Amerika Birleşik Devletleri, yaklaşık 256.000'den fazla Venezuelalı için Geçici Korunan Statü (TPS) programını 10 Eylül 2025 tarihi itibarıyla sonlandırma kararı aldı. İç Güvenlik Bakanlığı (DHS) tarafından duyurulan bu karar, daha önceki bir federal temyiz mahkemesi kararının Trump yönetiminin önceki bir TPS iptalinin yasallığını sorgulamasına rağmen alındı.
DHS Sekreteri Kristi Noem'in imzasını taşıyan bu adım, kamu güvenliği, ulusal güvenlik, göçmenlik politikaları ve ekonomik faktörler gibi geniş gerekçelere dayandırılarak, statünün devamının "Amerika'nın çıkarına olmadığı" şeklinde açıklandı. Bu sonlandırma kararı, 29 Ağustos 2025'te 9. Daire Temyiz Mahkemesi'nin, Trump yönetiminin yaklaşık 600.000 Venezuelalı için TPS'yi geri çekme kararının muhtemelen yasa dışı olduğuna dair oybirliğiyle aldığı kararla çelişiyor. Mahkeme, DHS Sekreteri Noem'in TPS uzatmasını iptal etme yetkisine sahip olmadığını belirtmişti. Buna rağmen, idare bu sonlandırma kararını uygulamaya koydu.
Etkilenen Venezuelalıların, sınır dışı edilme süreçlerini kolaylaştırmak amacıyla CBP Home mobil uygulamasını kullanmaları ve bu süreçte uçak bileti ile 1.000 dolarlık bir çıkış bonusu gibi teşviklerden yararlanmaları teşvik ediliyor. TPS programı, anavatanlarındaki silahlı çatışmalar, doğal afetler veya diğer olağanüstü koşullar nedeniyle ABD'ye sığınan kişilere geçici yasal statü ve çalışma izni sağlıyor. Kongre tarafından 1990 yılında oluşturulan bu statü, genellikle altı, on iki veya on sekiz aylık sürelerle veriliyor ve bu sürelerin uzatılması, kişilerin istikrar kazanmasına olanak tanıyor.

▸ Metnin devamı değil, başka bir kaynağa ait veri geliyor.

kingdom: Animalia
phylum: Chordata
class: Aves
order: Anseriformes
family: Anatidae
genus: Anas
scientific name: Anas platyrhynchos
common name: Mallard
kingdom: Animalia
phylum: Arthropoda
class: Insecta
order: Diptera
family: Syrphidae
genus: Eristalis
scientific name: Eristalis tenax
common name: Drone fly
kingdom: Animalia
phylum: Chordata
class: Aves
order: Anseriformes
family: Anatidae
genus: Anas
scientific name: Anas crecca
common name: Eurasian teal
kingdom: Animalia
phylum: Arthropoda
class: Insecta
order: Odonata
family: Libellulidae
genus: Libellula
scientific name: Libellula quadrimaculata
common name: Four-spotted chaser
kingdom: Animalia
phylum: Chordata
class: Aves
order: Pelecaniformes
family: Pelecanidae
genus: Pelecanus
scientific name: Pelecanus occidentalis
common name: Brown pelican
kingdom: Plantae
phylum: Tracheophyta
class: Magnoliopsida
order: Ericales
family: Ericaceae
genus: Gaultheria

Daha önce, Şubat 2025'te Trump yönetimi, yaklaşık 350.000 Venezuelalı için TPS korumalarını sonlandırmış ve bu karar da hukuki süreçlerle karşı karşıya kalmıştı. Bu kararın, özellikle Güney Florida gibi büyük Venezuelalı nüfusuna ev sahipliği yapan bölgelerde önemli etkileri olması bekleniyor. Bölgedeki aktivistler ve topluluk liderleri, bu kararı hem acımasız hem de yanlış olarak nitelendirerek, TPS kapsamındaki Venezuelalıların ülkeye değer katan dirençli bir topluluk olduğunu ve bu kararın ABD'nin temel şefkat ve adalet ilkelerinden bir sapma olduğunu vurguluyorlar. Bu durum, ABD'nin göçmenlik politikaları ve bu politikaların hukuki ile insani boyutları arasındaki gerilimi daha da artıracak nitelikte olup, etkilenen bireyler için büyük bir belirsizlik yaratmaktadır.